Although validated devices are a prerequisite for proper research and validation frameworks have been proposed, to the best of our knowledge, no previous review has systematically evaluated the characteristics and quality of free-living validation studies. This review focuses on the following purposes. First, as our main purpose, we aimed to raise researchers’ and consumers’ attention to the quality of published validation protocols while aiming to identify and compare specific consistencies and inconsistencies between validation protocols. To evaluate the quality of the studies, we followed core principles, recommendations, and expert statements [232-234,240] with published quality criteria (eg, study duration, number of included participants, selection of criterion measures, and data synchronization). Second, we aimed to provide a comprehensive and historical overview of which wearable devices have been validated for which purpose and whether they show promise for use in further studies.

Methods

This study followed the PRISMA (Preferred Reporting Items for Systematic Reviews and Meta-Analyses) reporting guidelines (Multimedia Appendix 1, Table S2 [5-226]) [241].
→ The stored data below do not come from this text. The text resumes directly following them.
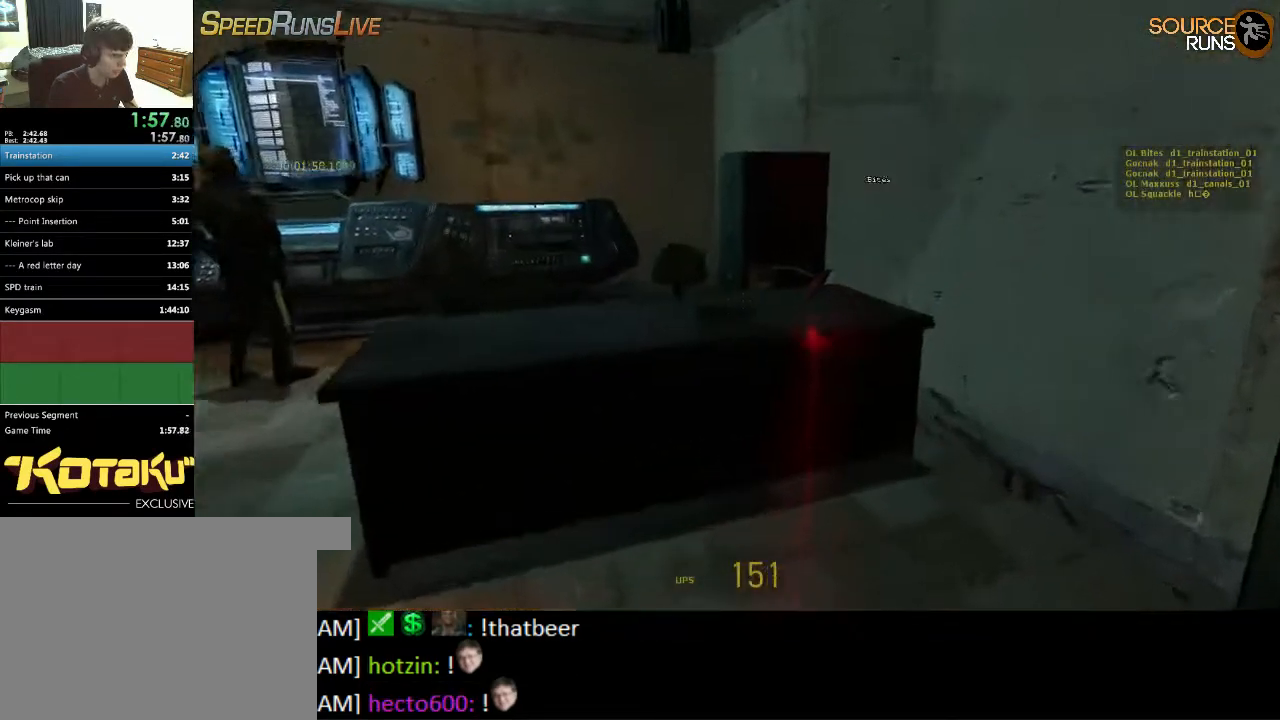
{"keys": ["e"], "mouse": [], "events": [[383, "w", "up"], [467, "e", "down"]]}
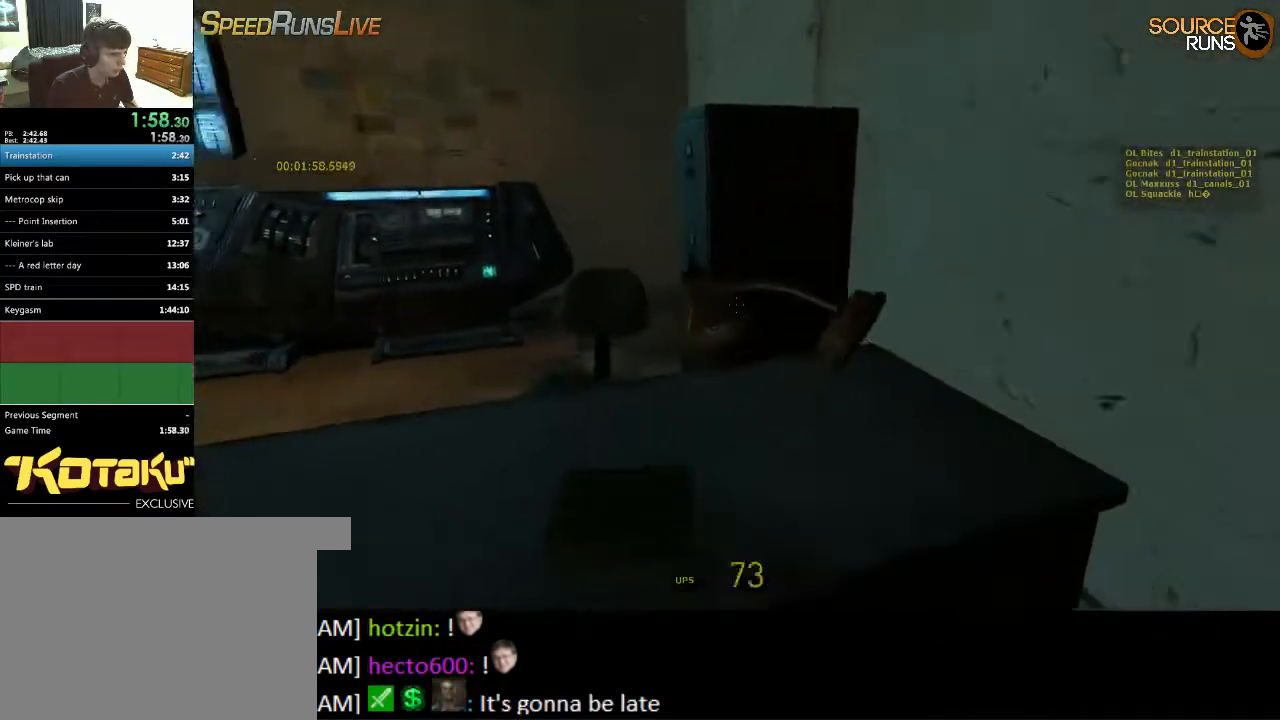
{"keys": [], "mouse": [], "events": [[50, "e", "up"], [350, "d", "down"], [500, "d", "up"]]}
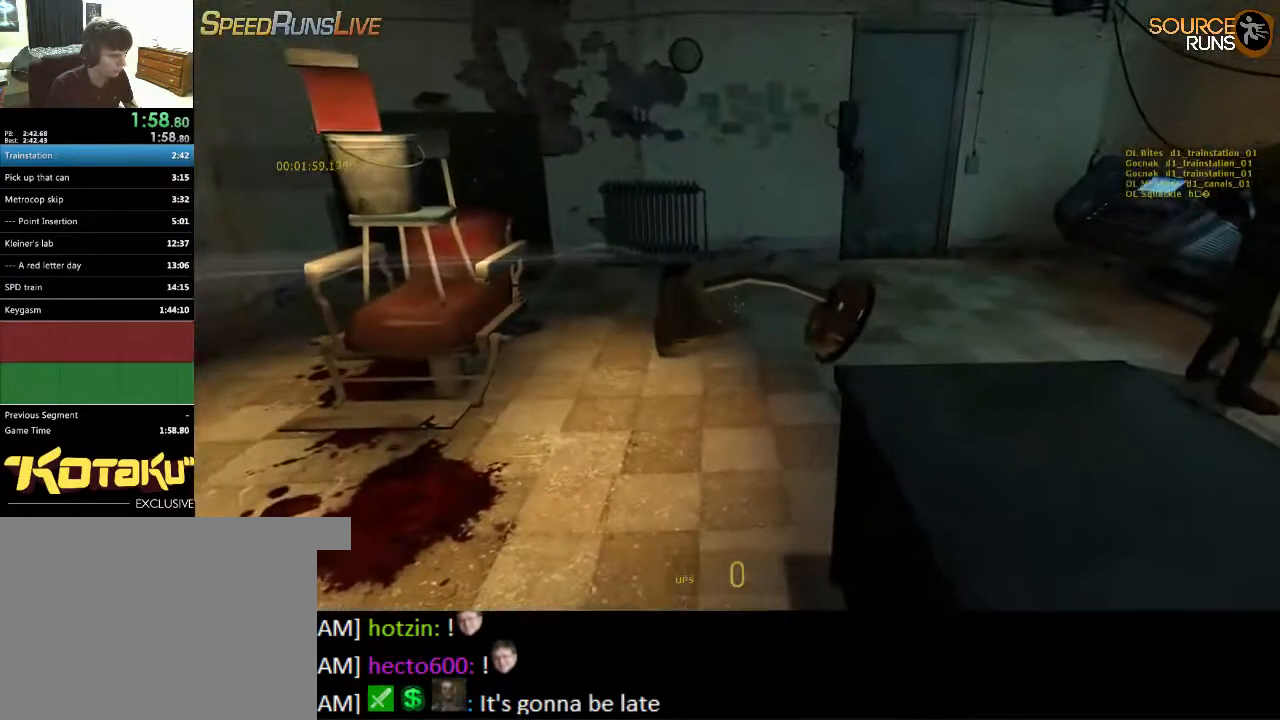
{"keys": [], "mouse": [], "events": []}
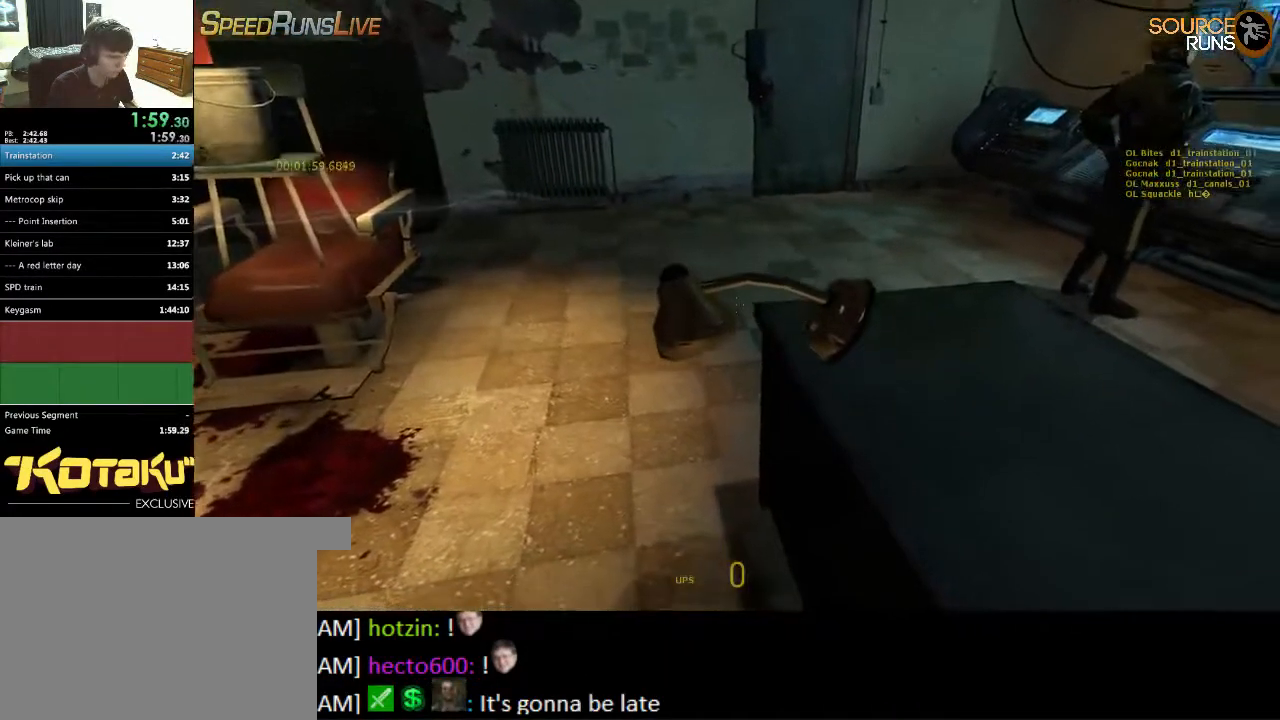
{"keys": [], "mouse": [], "events": []}
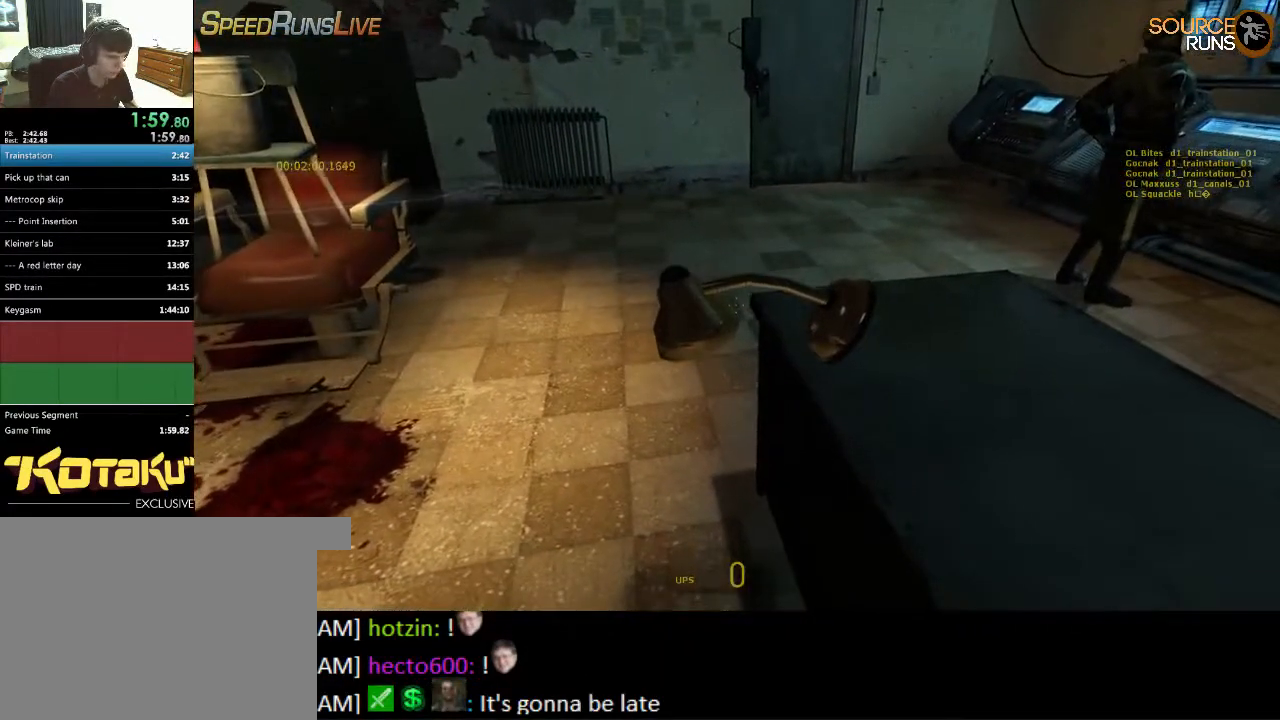
{"keys": [], "mouse": [], "events": []}
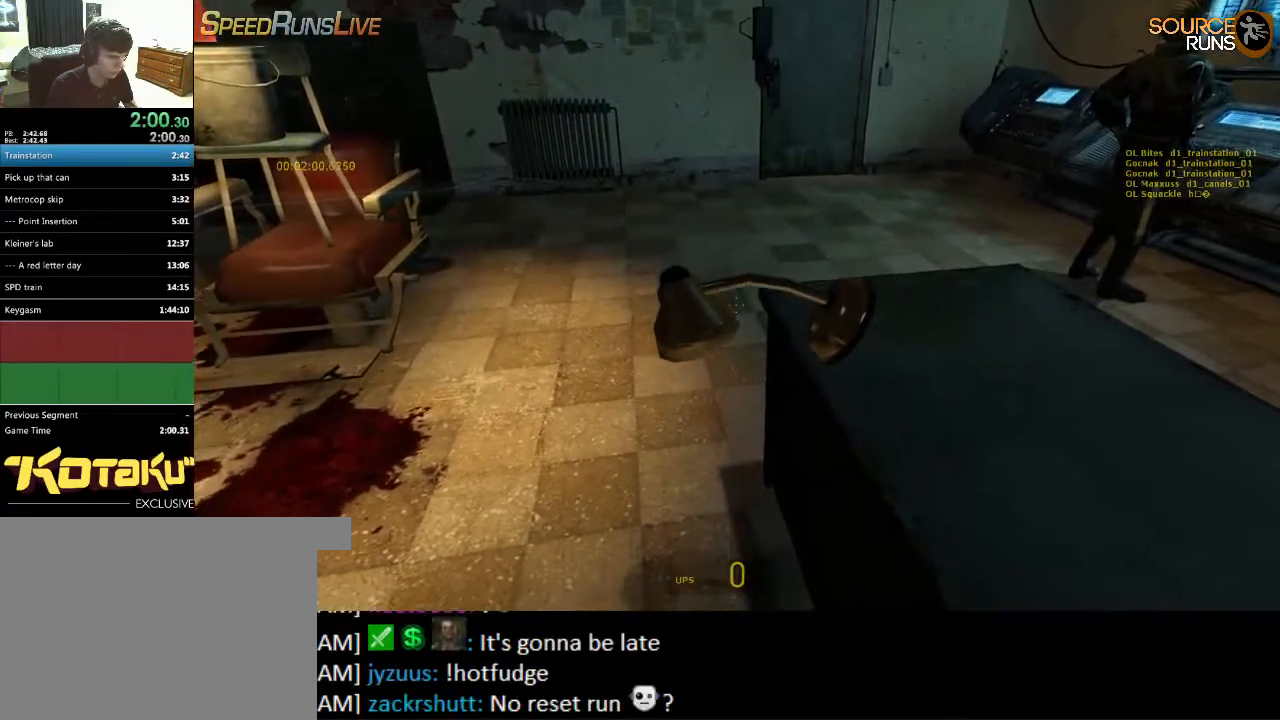
{"keys": ["e"], "mouse": [], "events": [[183, "e", "down"], [250, "e", "up"], [417, "e", "down"]]}
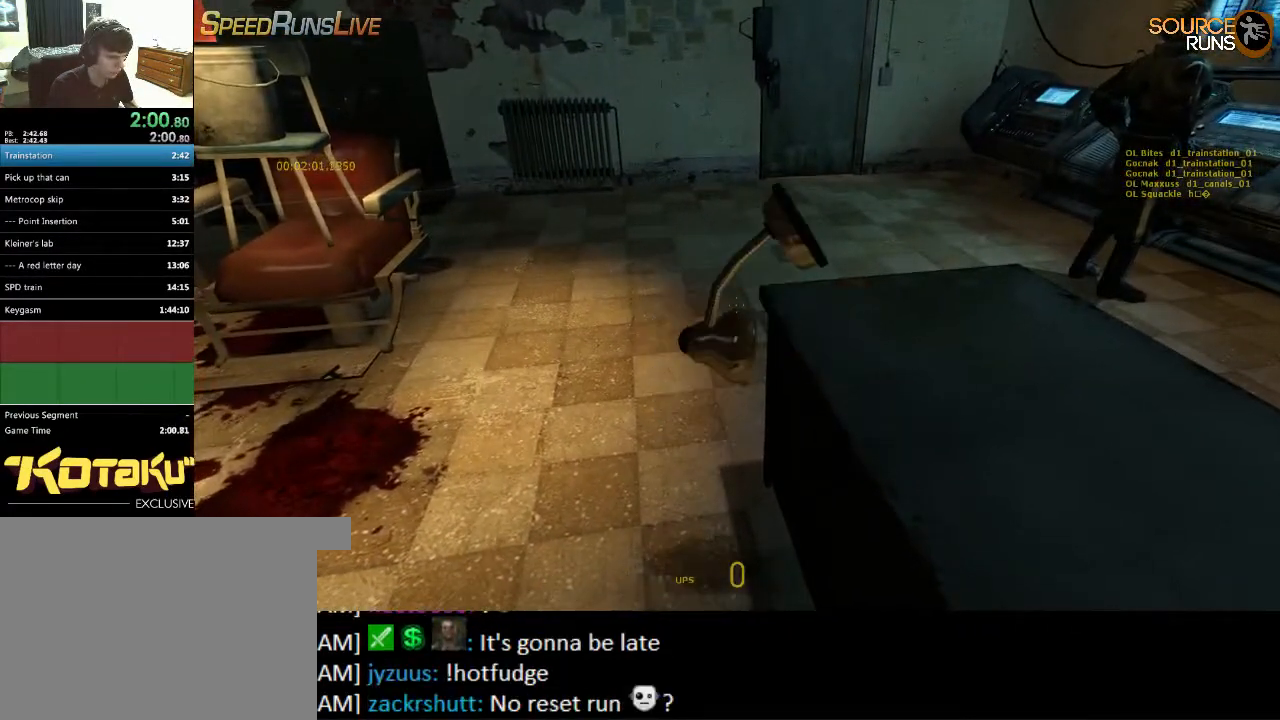
{"keys": ["w"], "mouse": [], "events": [[17, "e", "up"], [383, "w", "down"]]}
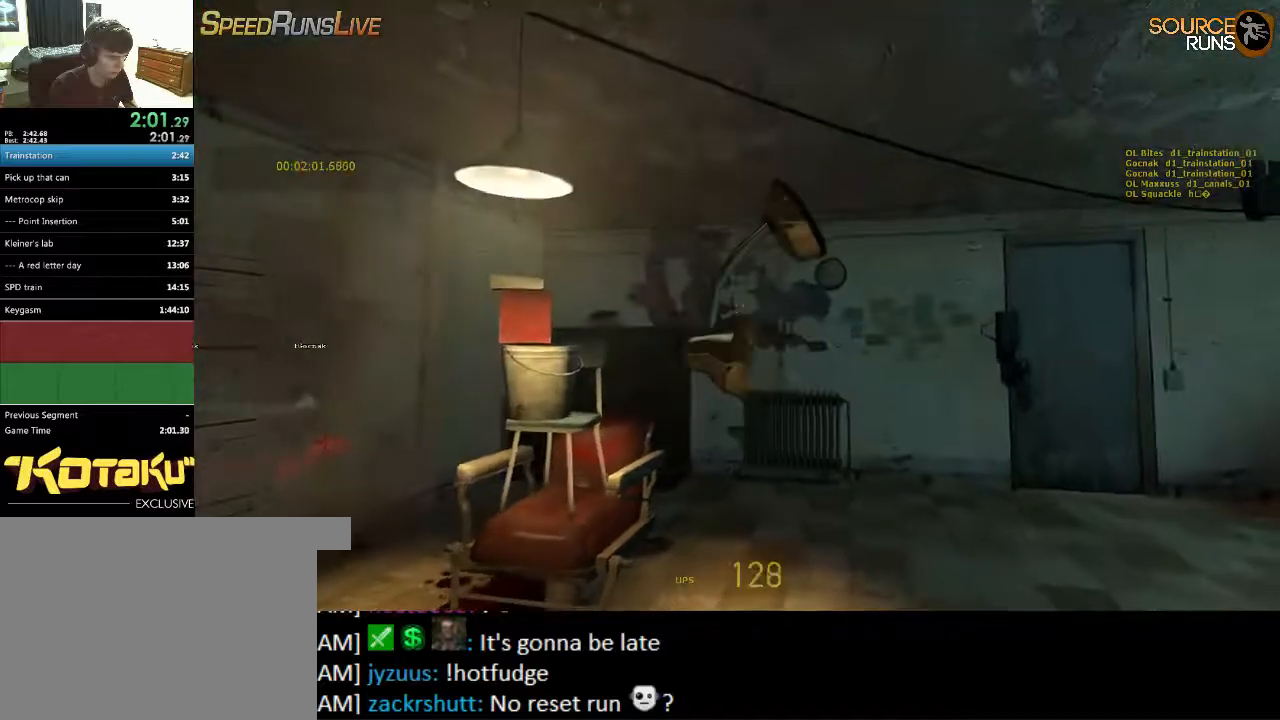
{"keys": ["w"], "mouse": [], "events": [[17, "w", "up"], [217, "w", "down"], [317, "d", "down"], [433, "d", "up"]]}
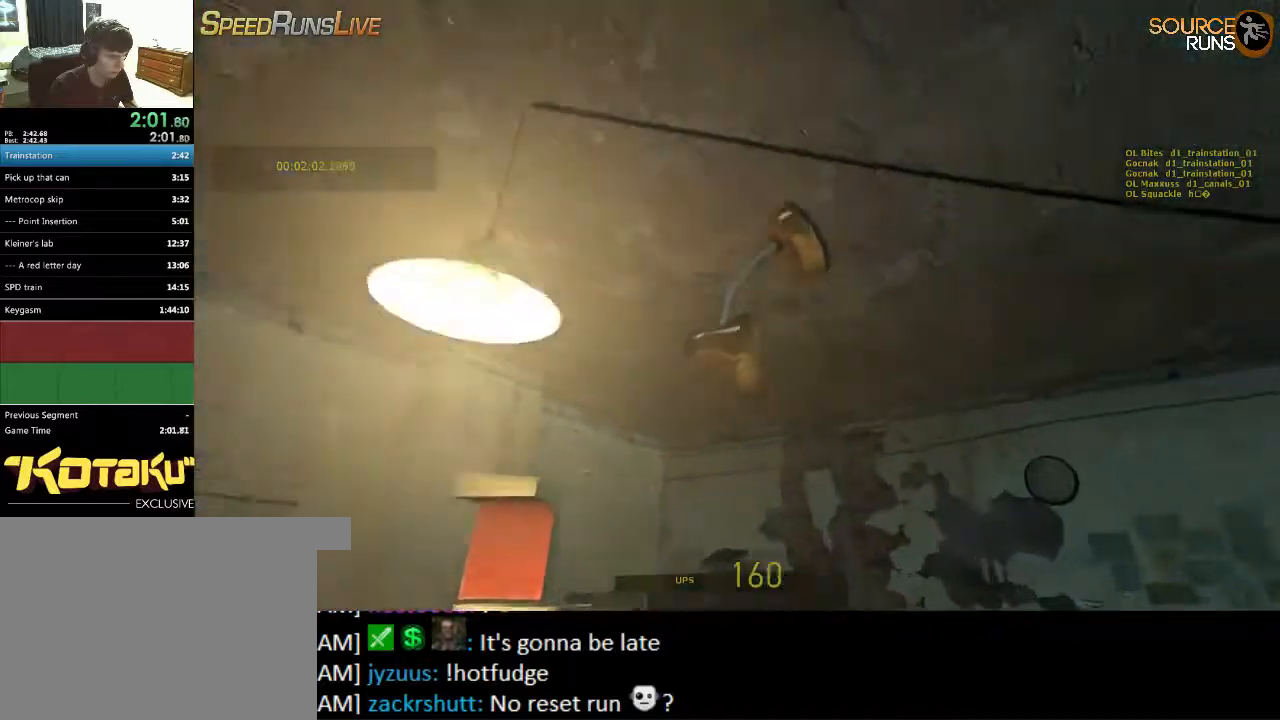
{"keys": [], "mouse": [], "events": [[200, "w", "up"]]}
Search Strategy and Study Selection

Three separate search strings were combined: terms for validation analyses, 24-hour physical behavior constructs, and wearables. An a priori pilot search was conducted to optimize the final term (Multimedia Appendix 1, Table S3 [5-226]). Publications from 1970 to December 2020 were searched using the following databases: EBSCOhost, IEEE Xplore, PubMed, Scopus, and Web of Science. We reran the search in July 2021 to check for updates and checked the reference lists of included studies for publications that met the inclusion criteria. All articles were imported to the Citavi library (Citavi 6.8; Swiss Academic Software GmbH). After removing all duplicates, the study selection process included 3 screening phases for eligibility. In the first phase, 2 reviewers (MG and RN) independently screened the titles of the publications. Articles were excluded only if both reviewers categorized them as not eligible for review purposes. In the second phase, 2 reviewers (MG and RN) independently screened and reviewed the abstracts of the publications. Discrepancies in screening were resolved by consulting with a third reviewer (BvHM). Finally, in the third phase, the full texts of the remaining articles were assessed for eligibility by 7 members of the author’s team (MG, RN, DD, KS, SS, IT, and BvHM). Each article was independently screened by at least two reviewers. Discrepancies in screening were resolved through discussion until a consensus was reached. The reviewers were not blinded to the author or journal information.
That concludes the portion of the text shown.